▸ Task details:
Every entry is to be returned exactly as it stands; the pictures are to be dropped.

(Extracted data entries)
★ ★ ★ ★ ★

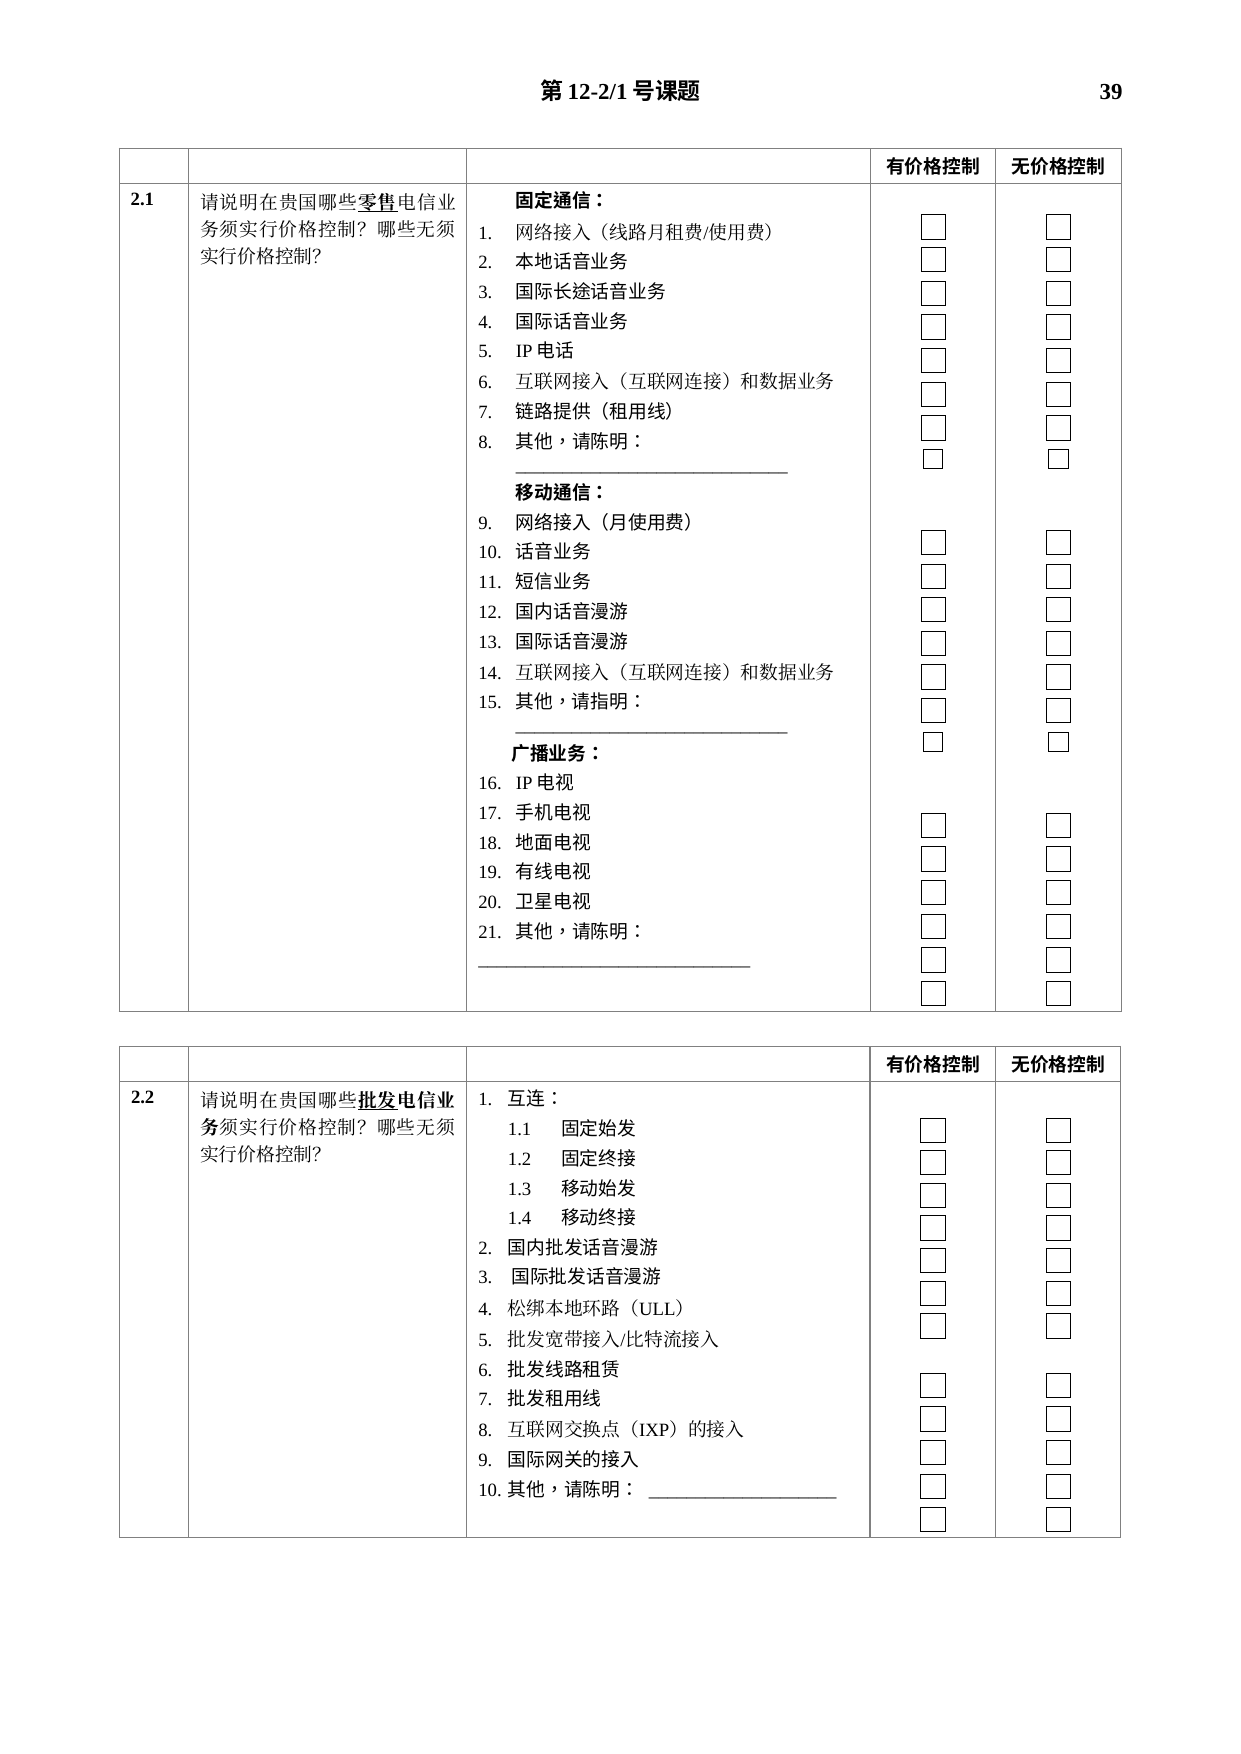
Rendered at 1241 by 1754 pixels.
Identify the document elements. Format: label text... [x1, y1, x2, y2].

table_header 无价格控制 [996, 1047, 1120, 1081]
table_cell [189, 149, 466, 183]
table_cell [467, 149, 870, 183]
table_cell 请说明在贵国哪些批发电信业务须实行价格控制？哪些无须实行价格控制？ [189, 1082, 466, 1537]
table_cell 有价格控制 [871, 149, 995, 183]
table_header 有价格控制 [871, 1047, 995, 1081]
table_header [189, 1047, 466, 1081]
table_header [467, 1047, 869, 1081]
table_cell 固定通信： 网络接入（线路月租费/使用费） 本地话音业务 国际长途话音业务 国际话音业务 IP电话 互联网接入（互联网连接）和数据业务 链路提供（租用线） 其他，请陈明： _____________________________ 移动通信： 网络接入（月使用费） 话音业务 短信业务 国内话音漫游 国际话音漫游 互联网接入（互联网连接）和数据业务 其他，请指明： _____________________________ 广播业务： IP电视 手机电视 地面电视 有线电视 卫星电视 其他，请陈明： _____________________________ [467, 184, 870, 1011]
table_cell 无价格控制 [996, 149, 1121, 183]
table_cell [996, 184, 1121, 1011]
table_cell 互连： 1.1 固定始发 1.2 固定终接 1.3 移动始发 1.4 移动终接 国内批发话音漫游 国际批发话音漫游 松绑本地环路（ULL） 批发宽带接入/比特流接入 批发线路租赁 批发租用线 互联网交换点（IXP）的接入 国际网关的接入 其他，请陈明： ____________________ [467, 1082, 869, 1537]
table_cell [871, 1082, 995, 1537]
table_cell 请说明在贵国哪些零售电信业务须实行价格控制？哪些无须实行价格控制？ [189, 184, 466, 1011]
table_cell [996, 1082, 1120, 1537]
table_cell 2.2 [120, 1082, 188, 1537]
table_cell [871, 184, 995, 1011]
table_cell [120, 149, 188, 183]
table_header [120, 1047, 188, 1081]
table_cell 2.1 [120, 184, 188, 1011]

★ ★ ★ ★ ★

▸ Result of the task:
Rendered at 1241 by 1754 pixels.
Identify the document elements. Format: label text... [x1, y1, x2, y2].

table_header 无价格控制 [996, 1047, 1120, 1081]
table_cell [189, 149, 466, 183]
table_cell [467, 149, 870, 183]
table_cell 请说明在贵国哪些批发电信业务须实行价格控制？哪些无须实行价格控制？ [189, 1082, 466, 1537]
table_cell 有价格控制 [871, 149, 995, 183]
table_header 有价格控制 [871, 1047, 995, 1081]
table_header [189, 1047, 466, 1081]
table_header [467, 1047, 869, 1081]
table_cell 固定通信： 网络接入（线路月租费/使用费） 本地话音业务 国际长途话音业务 国际话音业务 IP电话 互联网接入（互联网连接）和数据业务 链路提供（租用线） 其他，请陈明： _____________________________ 移动通信： 网络接入（月使用费） 话音业务 短信业务 国内话音漫游 国际话音漫游 互联网接入（互联网连接）和数据业务 其他，请指明： _____________________________ 广播业务： IP电视 手机电视 地面电视 有线电视 卫星电视 其他，请陈明： _____________________________ [467, 184, 870, 1011]
table_cell 无价格控制 [996, 149, 1121, 183]
table_cell [996, 184, 1121, 1011]
table_cell 互连： 1.1 固定始发 1.2 固定终接 1.3 移动始发 1.4 移动终接 国内批发话音漫游 国际批发话音漫游 松绑本地环路（ULL） 批发宽带接入/比特流接入 批发线路租赁 批发租用线 互联网交换点（IXP）的接入 国际网关的接入 其他，请陈明： ____________________ [467, 1082, 869, 1537]
table_cell [871, 1082, 995, 1537]
table_cell 请说明在贵国哪些零售电信业务须实行价格控制？哪些无须实行价格控制？ [189, 184, 466, 1011]
table_cell [996, 1082, 1120, 1537]
table_cell 2.2 [120, 1082, 188, 1537]
table_cell [871, 184, 995, 1011]
table_cell [120, 149, 188, 183]
table_header [120, 1047, 188, 1081]
table_cell 2.1 [120, 184, 188, 1011]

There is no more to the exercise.